Exercise directions:
Can you output every line in the entries below, from the line containing "voor de volgende" down to the line containing "Wijzig mijn voorkeuren" with both included, as a JSON list of strings with one string per line and blank lines left out?

Material for this exercise:
▬▬▬▬▬▬▬▬▬▬
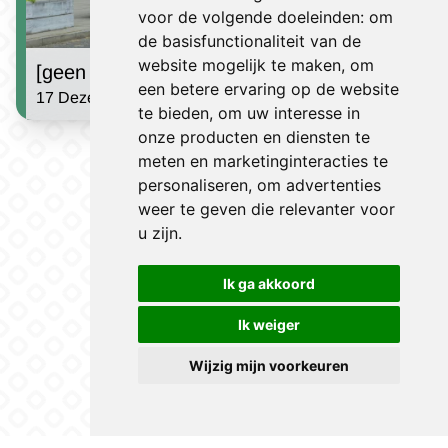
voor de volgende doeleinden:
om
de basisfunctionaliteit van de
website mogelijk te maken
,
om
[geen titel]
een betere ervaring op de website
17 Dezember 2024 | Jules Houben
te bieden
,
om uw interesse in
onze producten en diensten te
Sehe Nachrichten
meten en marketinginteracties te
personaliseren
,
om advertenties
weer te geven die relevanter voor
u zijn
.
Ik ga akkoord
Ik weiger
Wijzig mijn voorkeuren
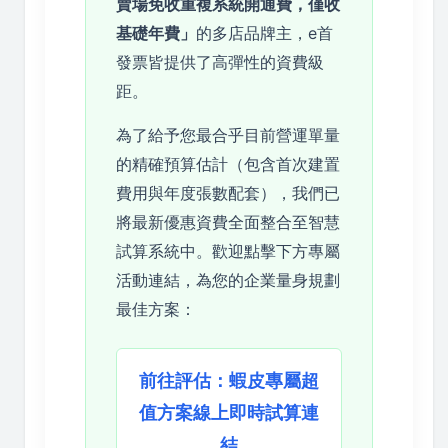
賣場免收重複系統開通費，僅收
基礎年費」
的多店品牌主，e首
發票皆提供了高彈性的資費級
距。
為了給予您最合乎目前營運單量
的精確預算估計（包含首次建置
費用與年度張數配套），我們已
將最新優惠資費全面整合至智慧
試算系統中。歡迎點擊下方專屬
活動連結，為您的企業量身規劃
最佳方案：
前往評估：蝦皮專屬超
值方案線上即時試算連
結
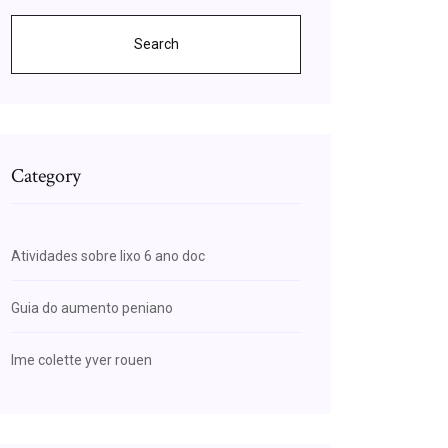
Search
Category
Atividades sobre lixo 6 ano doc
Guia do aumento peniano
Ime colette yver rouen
▬▬▬▬▬▬▬▬▬▬
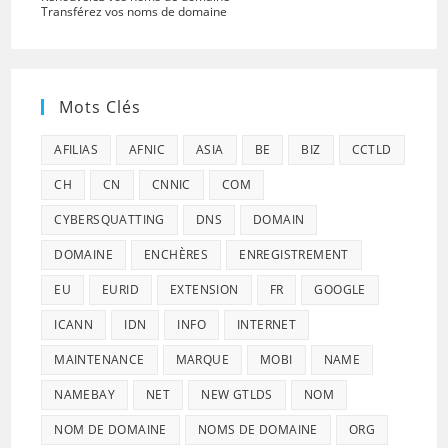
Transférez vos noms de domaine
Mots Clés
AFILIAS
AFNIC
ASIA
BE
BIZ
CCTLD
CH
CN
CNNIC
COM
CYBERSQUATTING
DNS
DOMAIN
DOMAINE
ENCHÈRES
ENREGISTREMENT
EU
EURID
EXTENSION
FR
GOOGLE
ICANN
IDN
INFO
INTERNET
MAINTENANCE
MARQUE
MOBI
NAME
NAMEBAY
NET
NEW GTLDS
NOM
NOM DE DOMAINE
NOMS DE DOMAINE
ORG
▬▬▬▬▬▬▬▬▬▬
The completed task:
[
  "voor de volgende doeleinden:",
  "om",
  "de basisfunctionaliteit van de",
  "website mogelijk te maken",
  ",",
  "om",
  "[geen titel]",
  "een betere ervaring op de website",
  "17 Dezember 2024 | Jules Houben",
  "te bieden",
  ",",
  "om uw interesse in",
  "onze producten en diensten te",
  "Sehe Nachrichten",
  "meten en marketinginteracties te",
  "personaliseren",
  ",",
  "om advertenties",
  "weer te geven die relevanter voor",
  "u zijn",
  ".",
  "Ik ga akkoord",
  "Ik weiger",
  "Wijzig mijn voorkeuren"
]